■ AIM OF THE TASK ■
Return, exactly and in full, the lines of the records below starting at the one with "green_vubepok 379 205 29 43 to 447 86 26 37" and ending at the one with "- rotate: turquoise_tukabux", and no other lines.

** MATERIAL TO PROCESS follows **

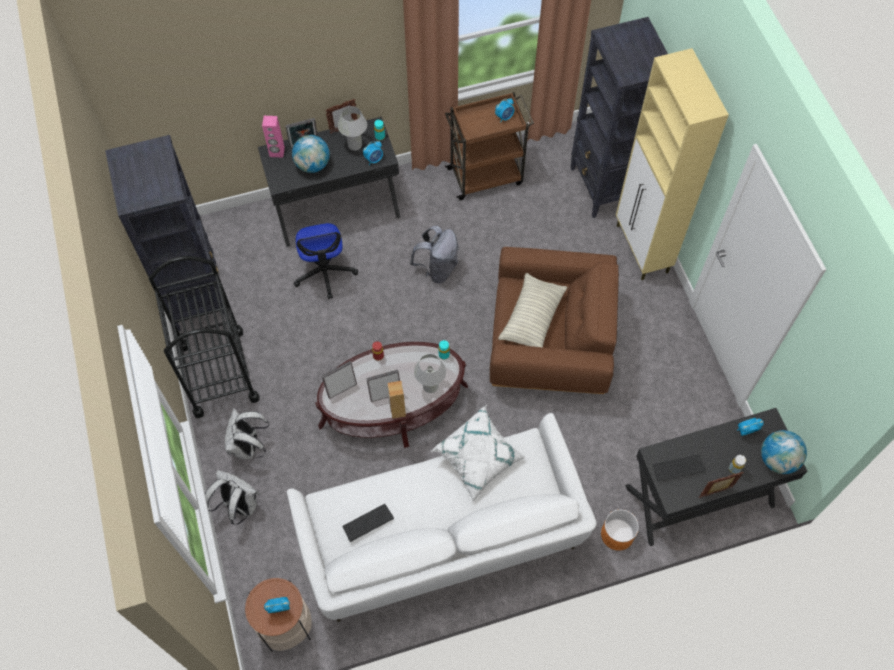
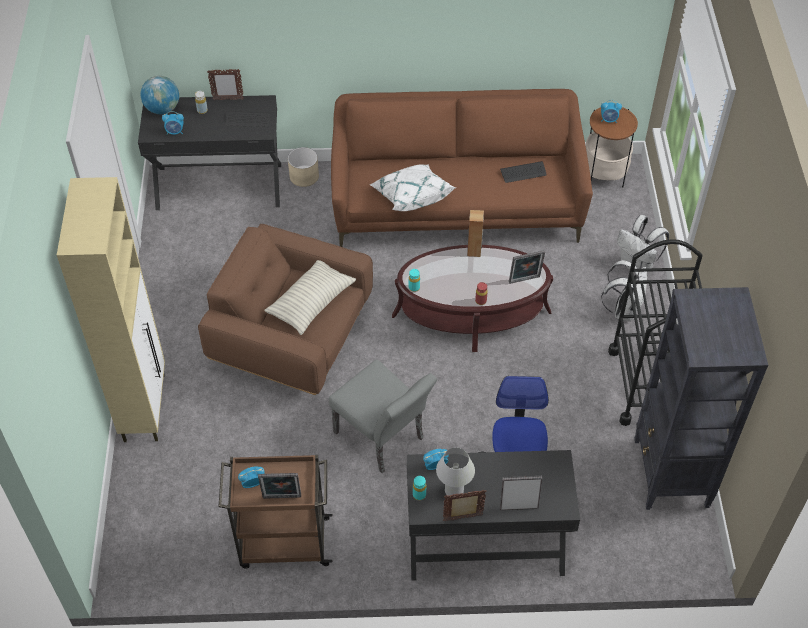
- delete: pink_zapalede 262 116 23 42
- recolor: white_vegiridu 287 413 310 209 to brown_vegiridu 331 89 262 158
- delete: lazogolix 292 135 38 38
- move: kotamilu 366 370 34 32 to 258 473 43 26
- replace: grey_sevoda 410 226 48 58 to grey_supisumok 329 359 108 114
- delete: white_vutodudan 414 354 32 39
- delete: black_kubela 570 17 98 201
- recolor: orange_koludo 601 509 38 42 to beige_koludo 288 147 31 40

** End of MATERIAL TO PROCESS **
** MATERIAL TO PROCESS follows **

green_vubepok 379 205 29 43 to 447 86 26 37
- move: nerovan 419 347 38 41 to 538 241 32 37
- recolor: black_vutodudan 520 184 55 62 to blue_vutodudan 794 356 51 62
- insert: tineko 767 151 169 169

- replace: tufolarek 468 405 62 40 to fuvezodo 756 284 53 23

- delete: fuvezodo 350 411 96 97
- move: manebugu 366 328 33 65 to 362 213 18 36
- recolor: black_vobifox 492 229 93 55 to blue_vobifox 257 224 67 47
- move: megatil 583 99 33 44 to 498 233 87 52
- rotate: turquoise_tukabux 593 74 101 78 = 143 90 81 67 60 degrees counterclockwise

** End of MATERIAL TO PROCESS **
** MATERIAL TO PROCESS follows **

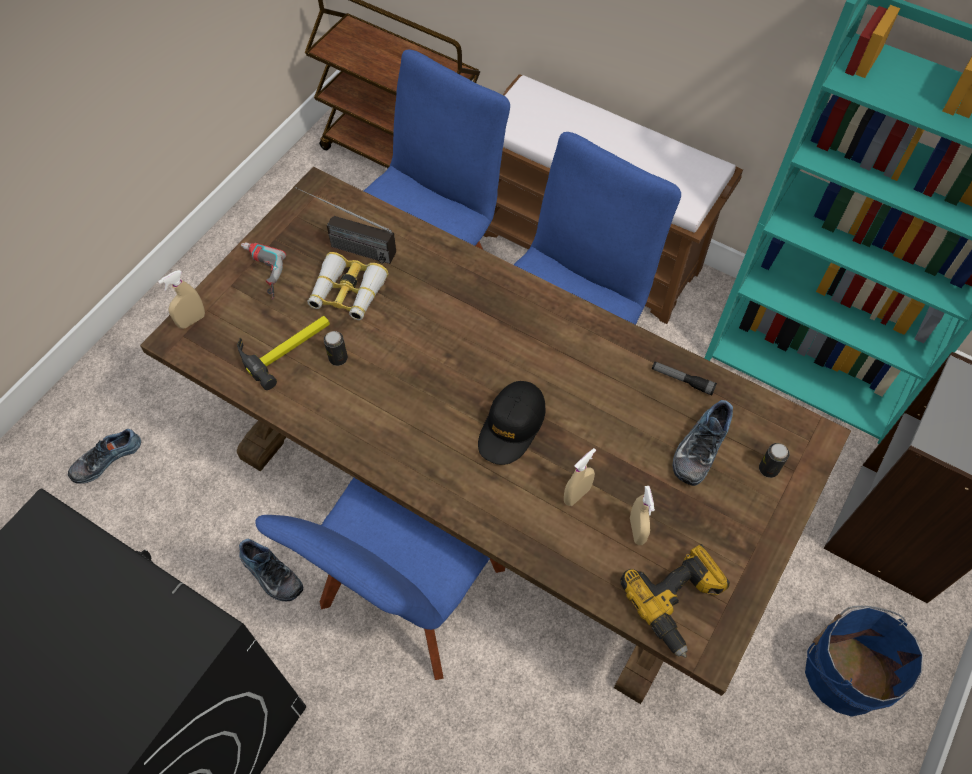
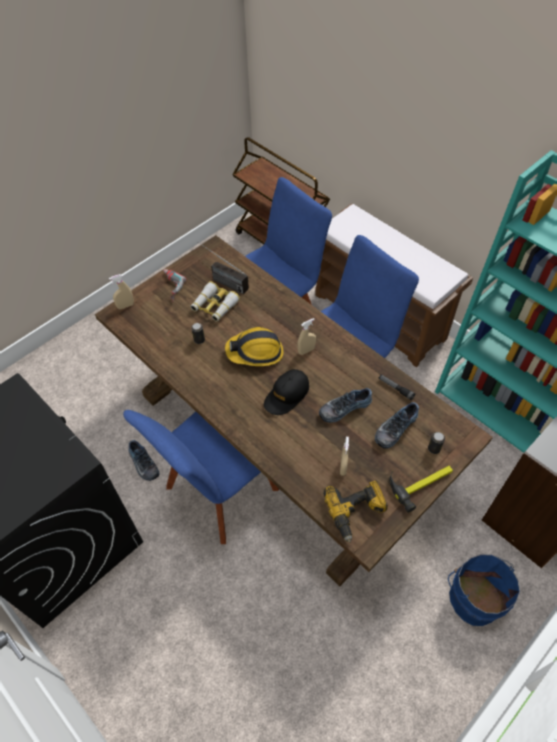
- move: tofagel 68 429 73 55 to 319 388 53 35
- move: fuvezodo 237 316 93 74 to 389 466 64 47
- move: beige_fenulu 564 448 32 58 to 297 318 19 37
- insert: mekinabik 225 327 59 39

** End of MATERIAL TO PROCESS **

■ ANSWER ■
green_vubepok 379 205 29 43 to 447 86 26 37
- move: nerovan 419 347 38 41 to 538 241 32 37
- recolor: black_vutodudan 520 184 55 62 to blue_vutodudan 794 356 51 62
- insert: tineko 767 151 169 169

- replace: tufolarek 468 405 62 40 to fuvezodo 756 284 53 23

- delete: fuvezodo 350 411 96 97
- move: manebugu 366 328 33 65 to 362 213 18 36
- recolor: black_vobifox 492 229 93 55 to blue_vobifox 257 224 67 47
- move: megatil 583 99 33 44 to 498 233 87 52
- rotate: turquoise_tukabux 593 74 101 78 = 143 90 81 67 60 degrees counterclockwise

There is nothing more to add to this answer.